Advice to new priests hoping to change a parish: Go slow and listen
Synodality is what I would call a “far-away word.” The strange sound of the word makes it feel distant from our lives.
Apr 12, 2025

Synodality is what I would call a “far-away word.” The strange sound of the word makes it feel distant from our lives. It is simultaneously too old (a Greek word from the early Church) and too new (a neologism from the contemporary Church). And yet I think this “far-away” word has a lot of nearness to it.
In the context of a parish, we can think about this nearness with a particular focus on new pastors and how they ought to approach their role. Parishes are places where people live synodally without knowing it. We live it, because, in the parish we work together as a neighbourhood in the pilgrim city of God. In the parish, we help each other with Christmas pageants, walk the Stations of the Cross together, organise turkey drives for Thanksgiving, invite neighbours to the Christmas concert and teach our children. These simple things are essential for us to live out our baptismal roles of serving, worshiping and teaching.
As a result, new pastors bring both excitement and trepidation. For a priest, whether older or younger, being a new pastor is no easy matter. I am particularly mindful of priests my age and younger.
Part of a community
Like many young priests, I think our parishes need a renewal in the traditions of the Church, a reverent celebration of the liturgy and a commitment to the full teaching of the Church. Many parishes need the dynamic colour of the faith that helps them witness to the world. But these parishes are still full of people with a deep commitment to the faith. To enrich the colour, a priest needs to work within the life of the community, not above it.
When a priest is new in a parish, he would do well to keep in mind the Latin adage festina lente: Make haste slowly. If you are eager for liturgical renewal, for teaching the easy and the hard parts of the faith, for preaching in season and out, for evangelising in the neighbourhood and serving the poorest, good. But don’t rush. Jesus could have quickly corrected the crowd eager to stone the woman caught in adultery. Instead, He drew in the sand and offered gentle words that turned them towards mercy. He could have told the Samaritan at the well that He was Christ and she a serial adulterer as His first words, but He didn’t rush her. You should not rush either.
This does not mean doing nothing. It means reading the signs of the parish and the neighbourhood, hearing their rhythms and rhymes and learning where there might be discord (there is always discord). Get to know the hundreds or even thousands of people that God and your bishop have called you to serve. As canon law prescribes, a pastor needs “to strive to know the faithful entrusted to his care.” Being synodal means starting this at the beginning and living it throughout. Your new parish probably has a choir, prayer groups or sisters. Your task is to get to know them, be known by them, and sometimes take their lead. It is a small thing, but as Thérèse of Lisieux taught us, small things are the way of love.

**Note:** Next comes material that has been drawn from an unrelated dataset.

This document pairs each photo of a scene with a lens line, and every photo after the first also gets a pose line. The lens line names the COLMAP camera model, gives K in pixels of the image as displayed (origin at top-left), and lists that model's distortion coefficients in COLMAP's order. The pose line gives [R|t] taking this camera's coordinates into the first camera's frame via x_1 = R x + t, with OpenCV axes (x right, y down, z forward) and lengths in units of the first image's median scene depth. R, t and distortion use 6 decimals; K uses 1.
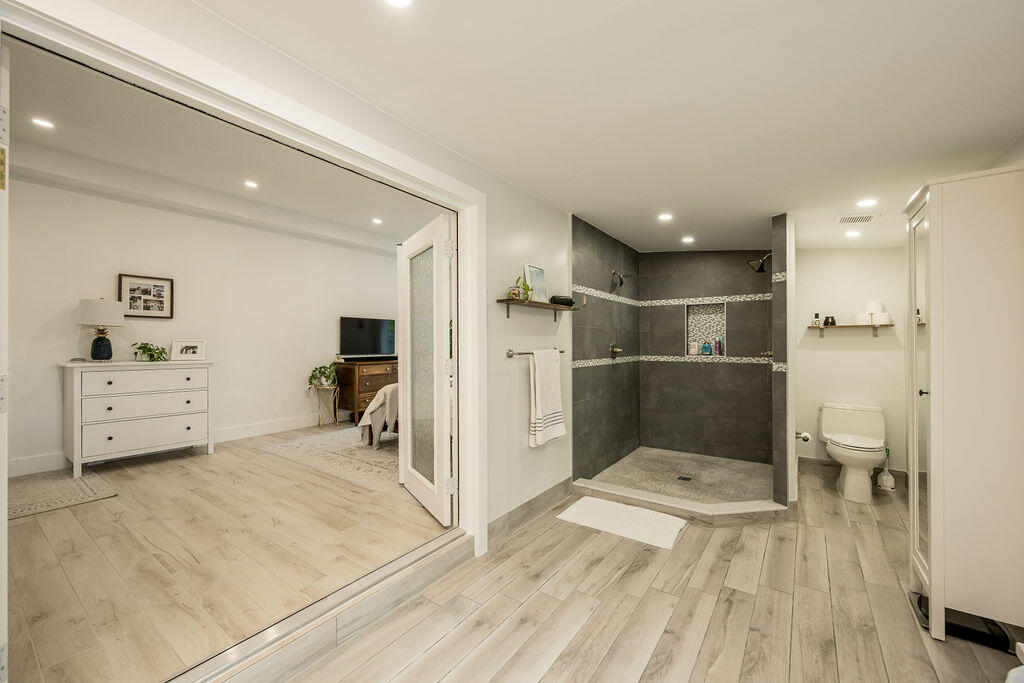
lens RADIAL K [[403.0, 0, 510.5], [0, 403.0, 342.3], [0, 0, 1]] dist [0.000587, -0.000382]
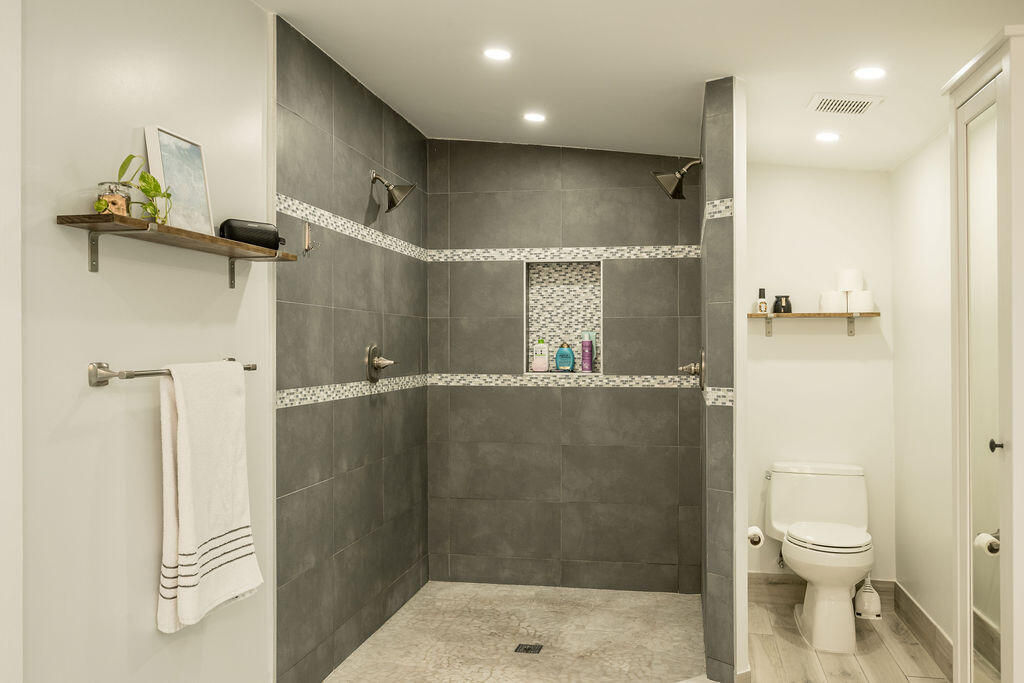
lens RADIAL K [[886.7, 0, 511.3], [0, 886.7, 346.3], [0, 0, 1]] dist [-0.005458, -0.006050]
pose [[0.908888, 0.003214, 0.417029, 0.002366], [-0.004616, 0.999987, 0.002355, 0.000213], [-0.417015, -0.004066, 0.908890, 0.117459]]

As you listen, take what you hear to prayer. If the choir is singing hymns that you find insufficiently orthodox or liturgically inappropriate, take it to prayer. The hymns may need to change, but pray on how to bring about the change, pray about how you will explain the change and pray for those who might find the change painful.
Take what you hear to study as well. At seminary, you should have learned how to listen with the ears of the Church. Listening does not require doing what the speaker tells you to do. When someone tells you that you should publicly bless a same-sex couple, listen with the ears of the Church. When a wealthy parishioner tells you that the parish prefers not to hear about the preferential option for the poor, read John Paul II to help them prefer the poor. Return to Scripture, tradition, the saints and the magisterium to figure out what to do and how to do it.

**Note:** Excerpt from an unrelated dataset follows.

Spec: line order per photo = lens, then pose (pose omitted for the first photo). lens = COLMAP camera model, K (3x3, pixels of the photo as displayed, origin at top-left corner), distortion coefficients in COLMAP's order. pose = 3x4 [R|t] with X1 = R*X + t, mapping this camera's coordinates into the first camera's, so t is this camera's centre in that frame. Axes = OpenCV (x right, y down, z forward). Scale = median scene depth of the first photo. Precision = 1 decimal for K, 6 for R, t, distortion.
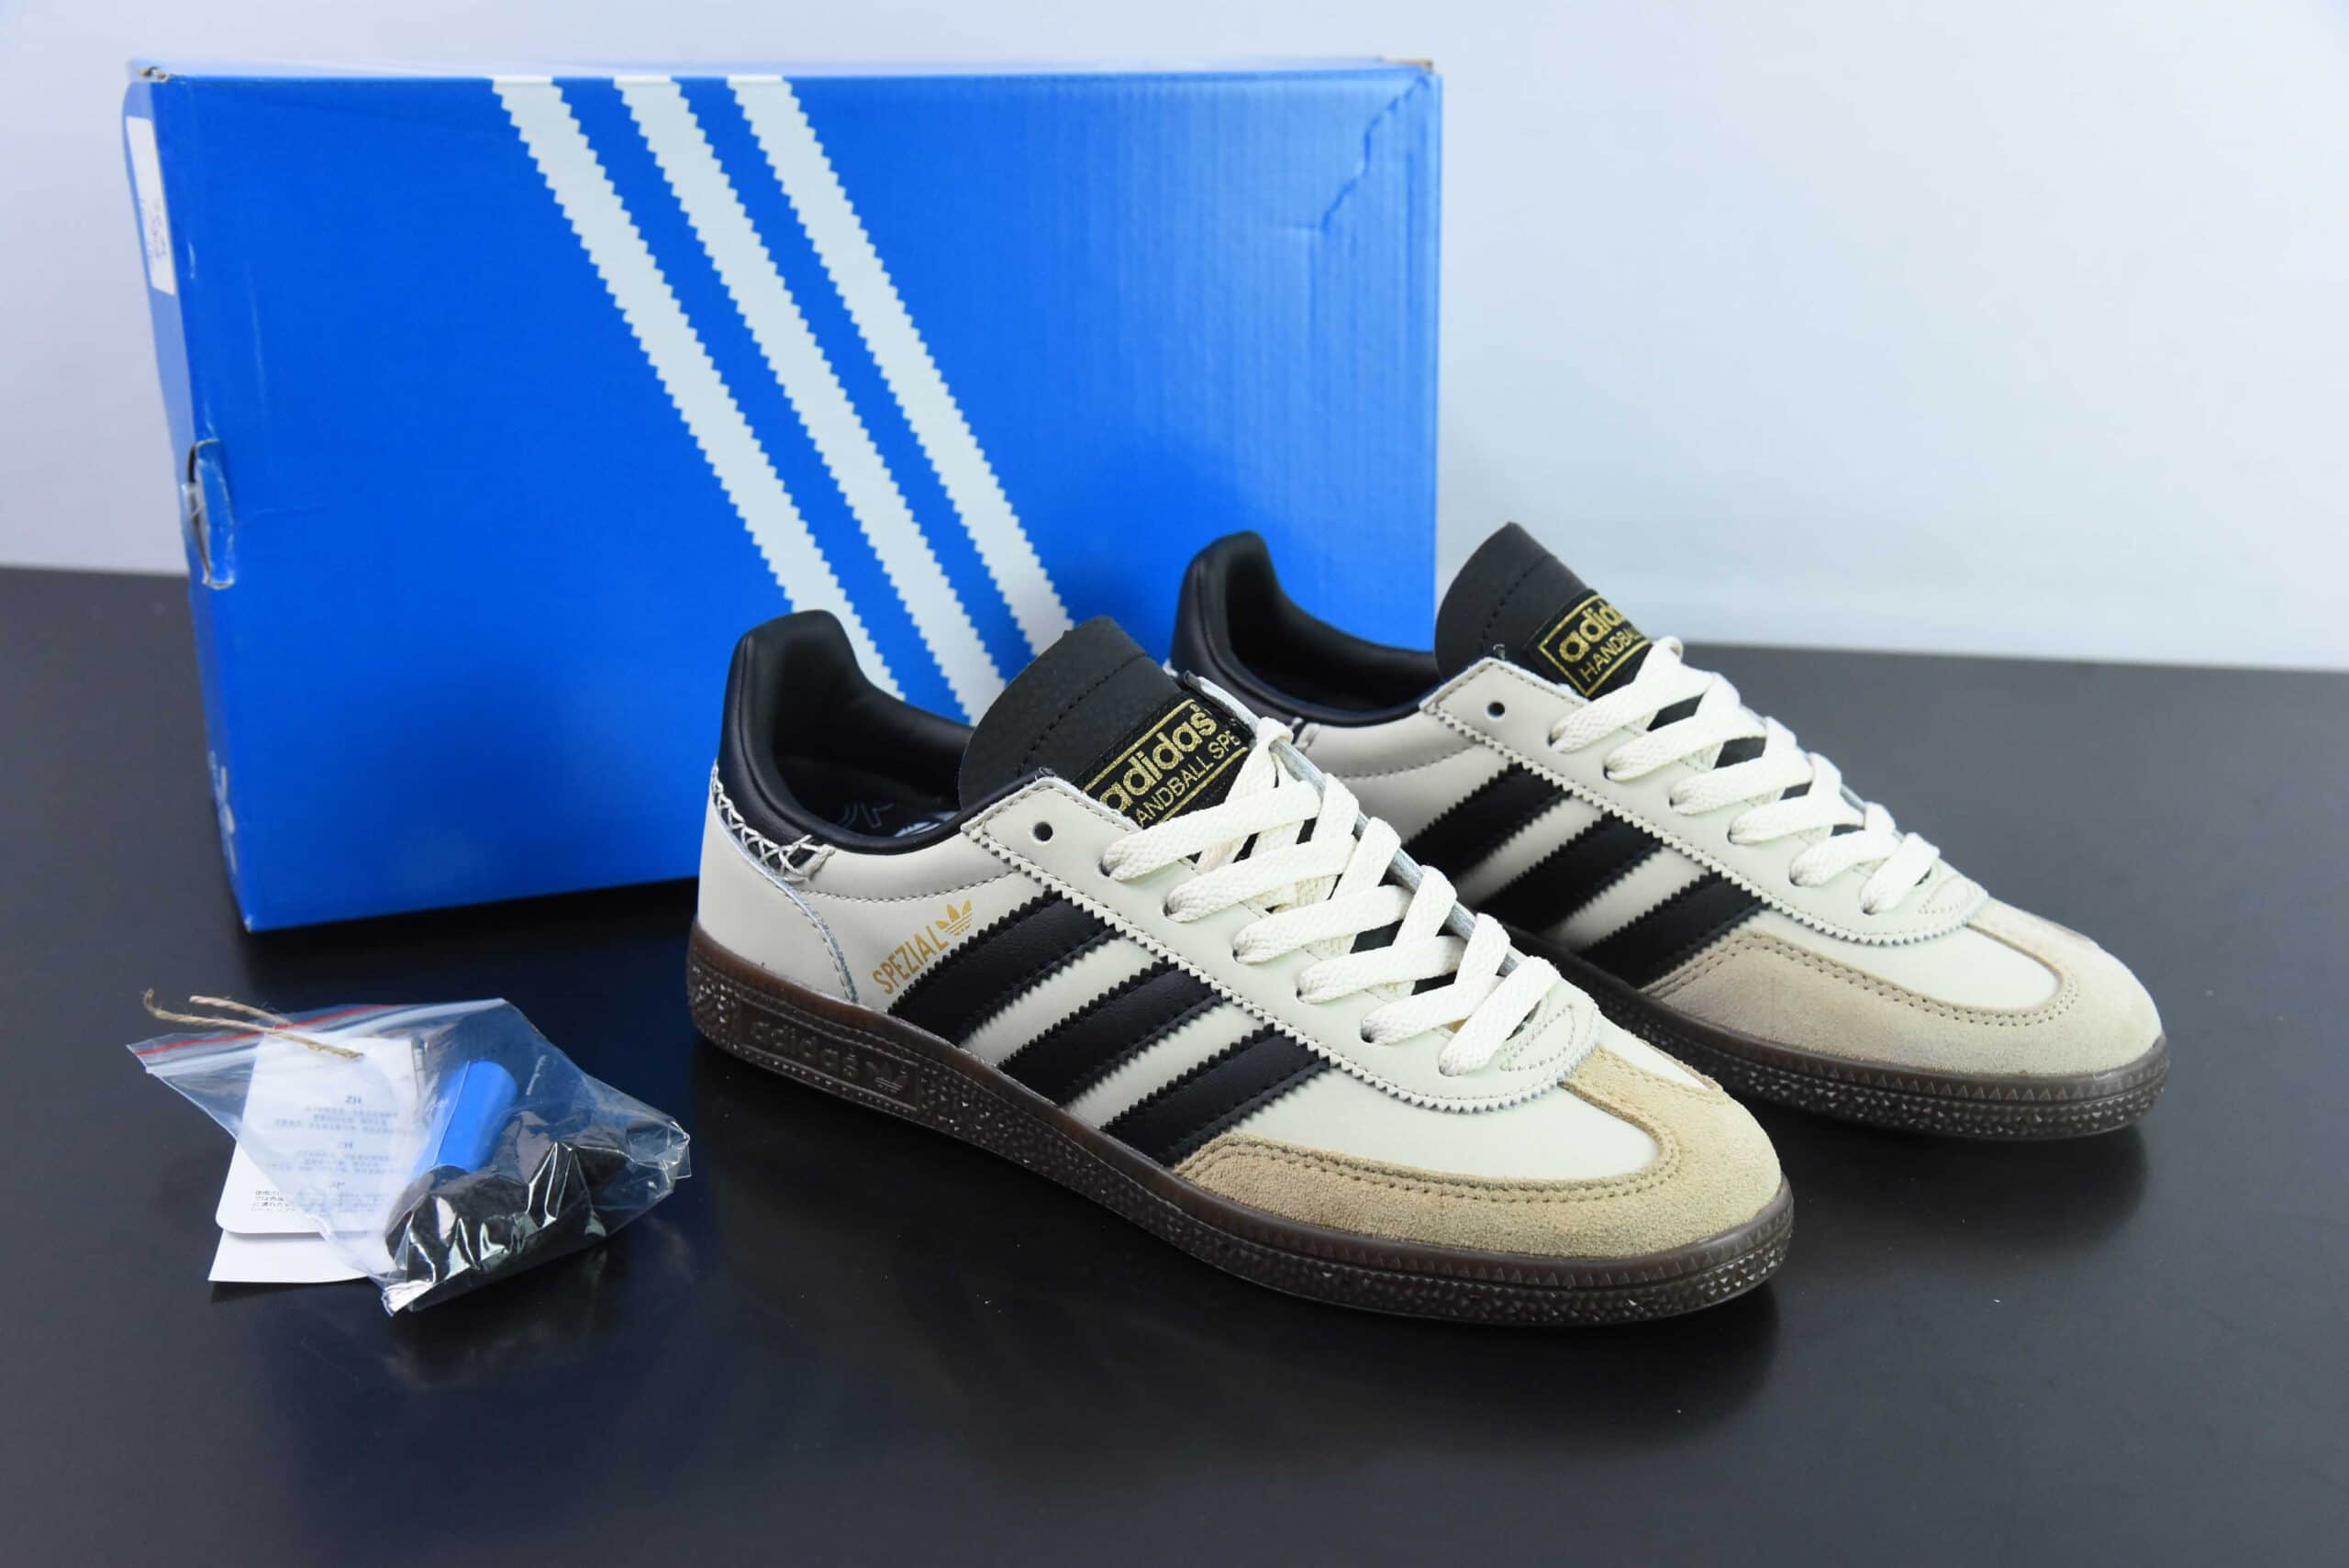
lens RADIAL K [[3041.2, 0, 1175.6], [0, 3041.2, 788.6], [0, 0, 1]] dist [0.016660, 0.000000]
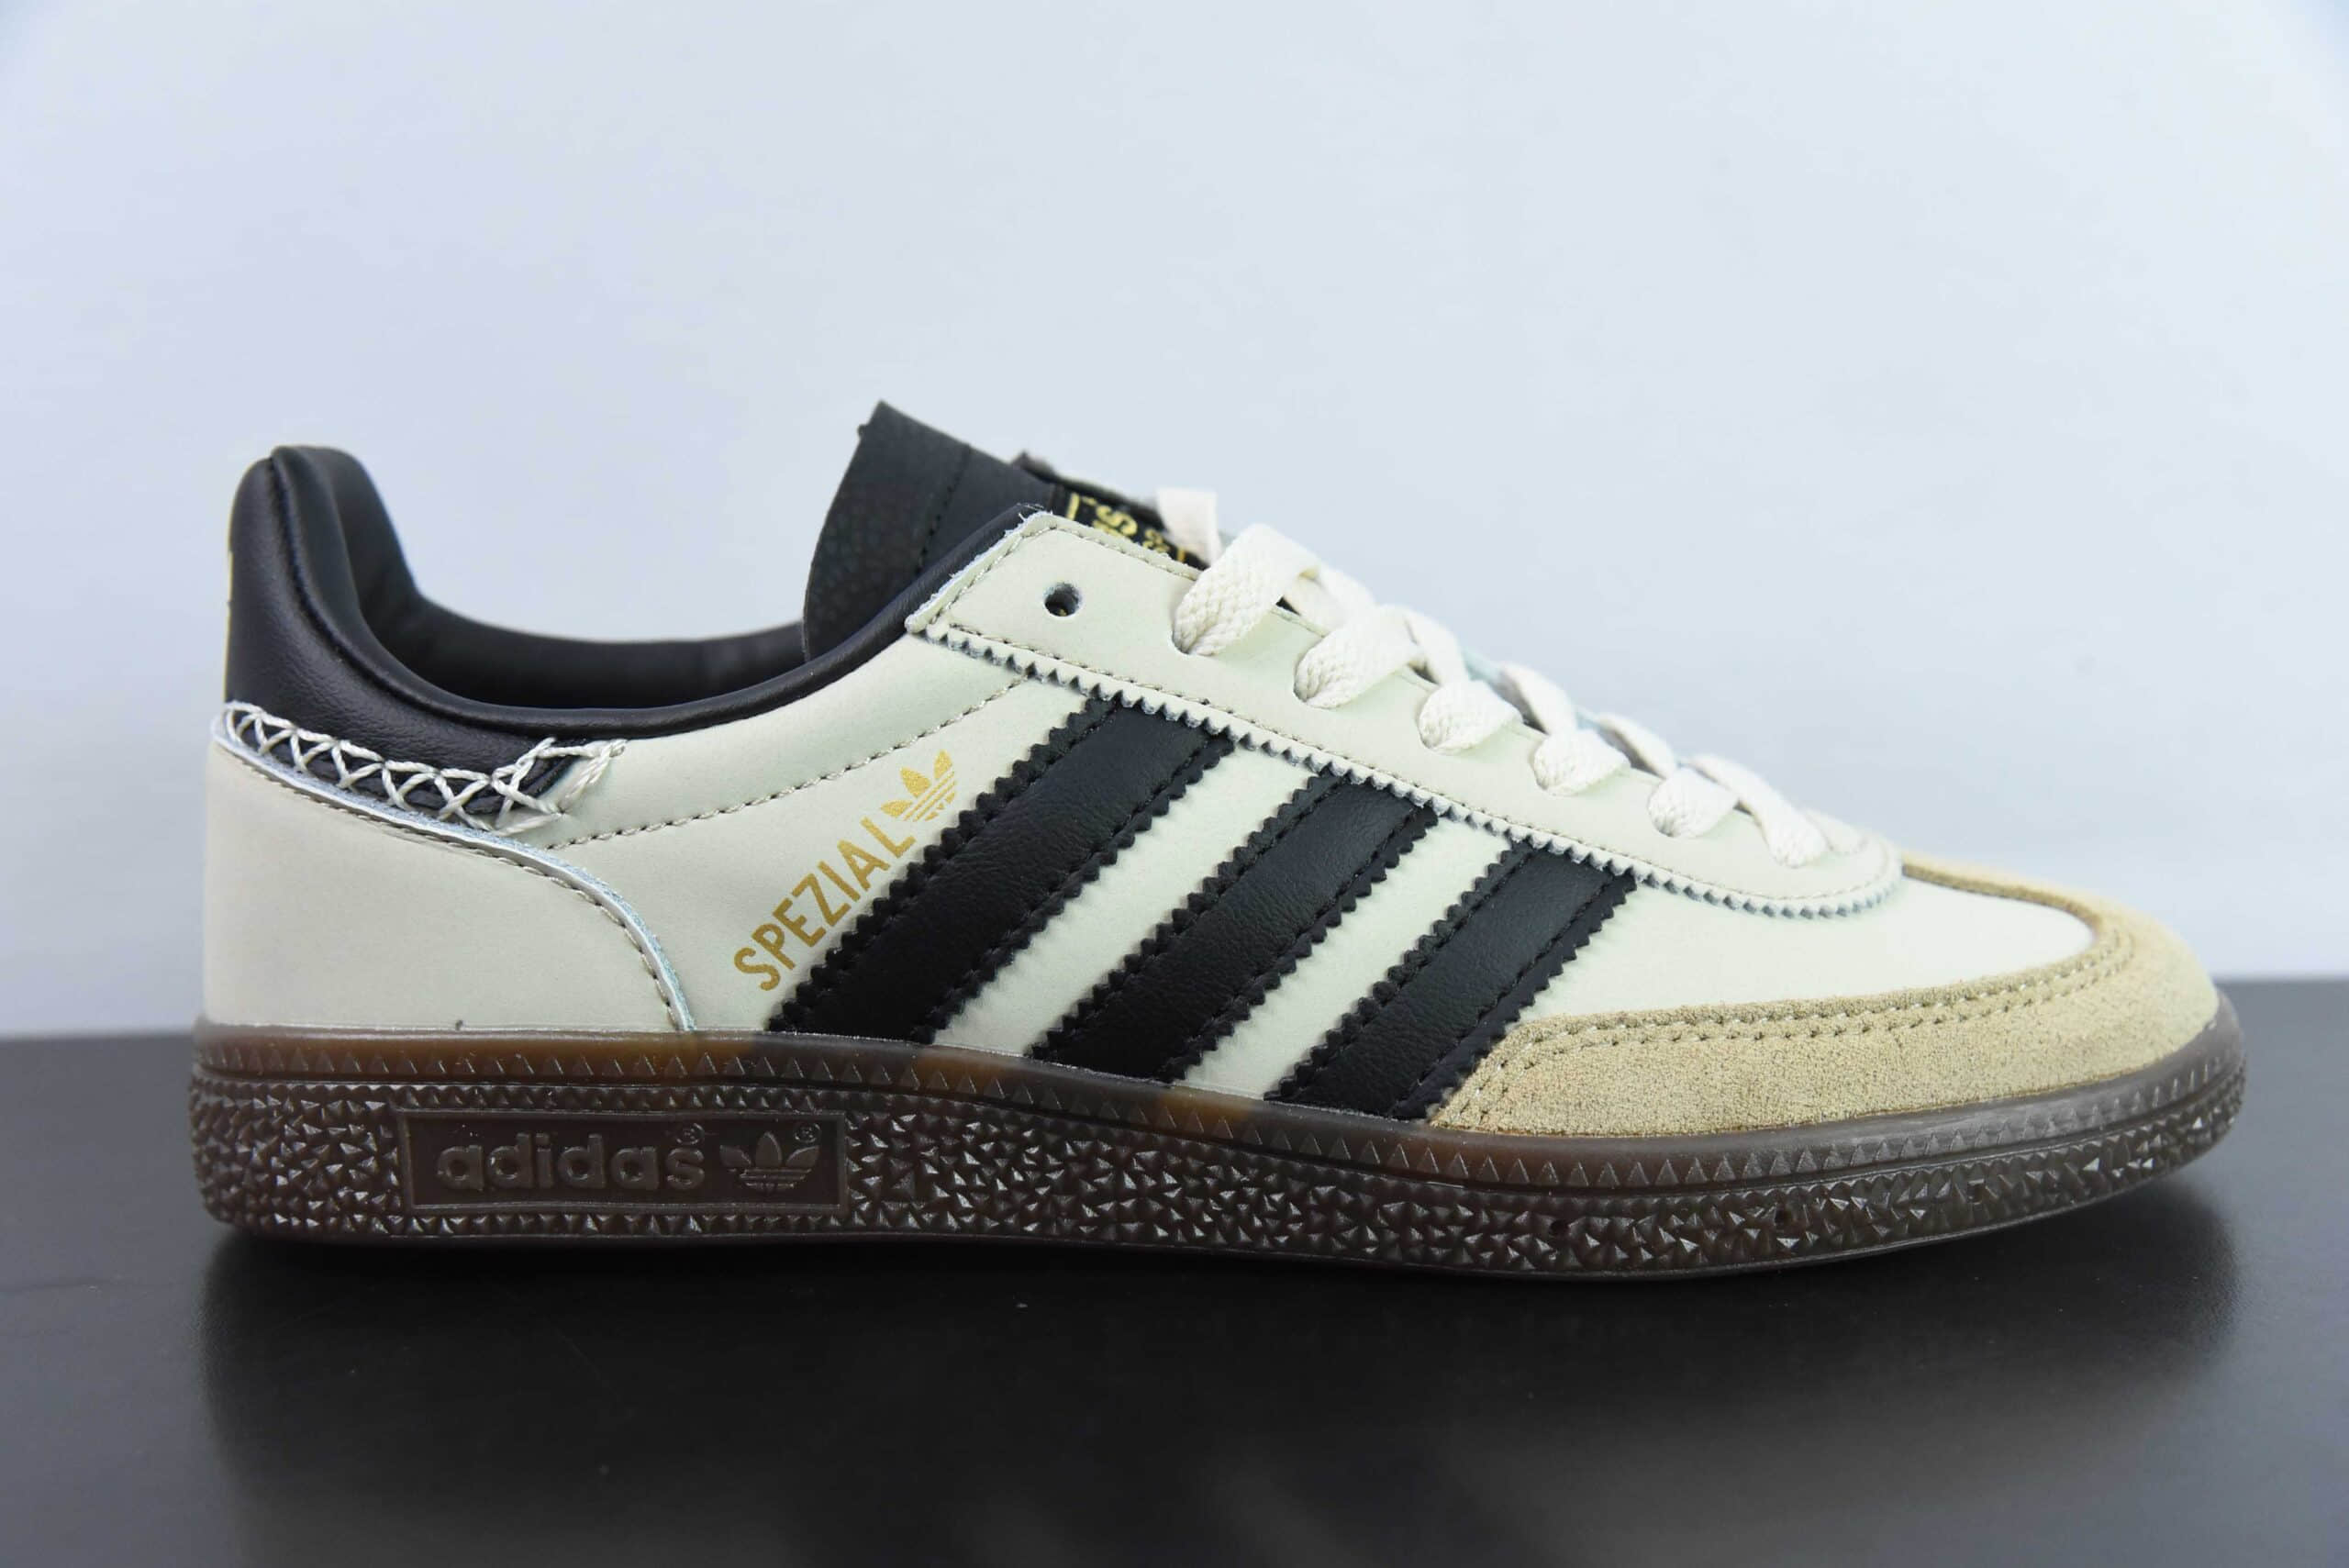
lens RADIAL K [[3329.5, 0, 1170.2], [0, 3329.5, 777.7], [0, 0, 1]] dist [0.027161, 0.000000]
pose [[0.811133, -0.080375, 0.579313, -0.384307], [0.255435, 0.939734, -0.227270, 0.188868], [-0.526133, 0.332324, 0.782780, 0.507177]]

Take what you hear to the people. Ask us how you think you should approach changes you are planning or hard preaching you are preparing to give. You might hear that the homily on pornography is better as a letter to the parish so that young ears do not hear it. Or you will learn that changing the Mass times will inconvenience people, even if you think it would help.
Co-responsibility
If you are worried that you are not doing much while you meet people and get to know the place, do not be. Getting to know the place is about falling in love with it. You won’t preach the Gospel well to people you don’t love, and you won’t love them if you don’t know them. As you listen, people get to know you as someone who listens and cares. Beyond this ministry of presence, you will be shaping the place because of the authority you have and the way you live it.
When the time comes for changes, make sure they are grounded in the Church’s preference, not yours. As St Augustine wrote, “my desire is less to be first in the church than to put her first.” Offer the changes you think are needed based on what the Church thinks and in a way that works with the charisms, strengths and weaknesses of the place you serve. What is the best time to add more confession? What are the works of mercy most needed in the neighbourhood? What kinds of devotions fit the people in the pews? Figure these things out from the people and then put them in place with the people.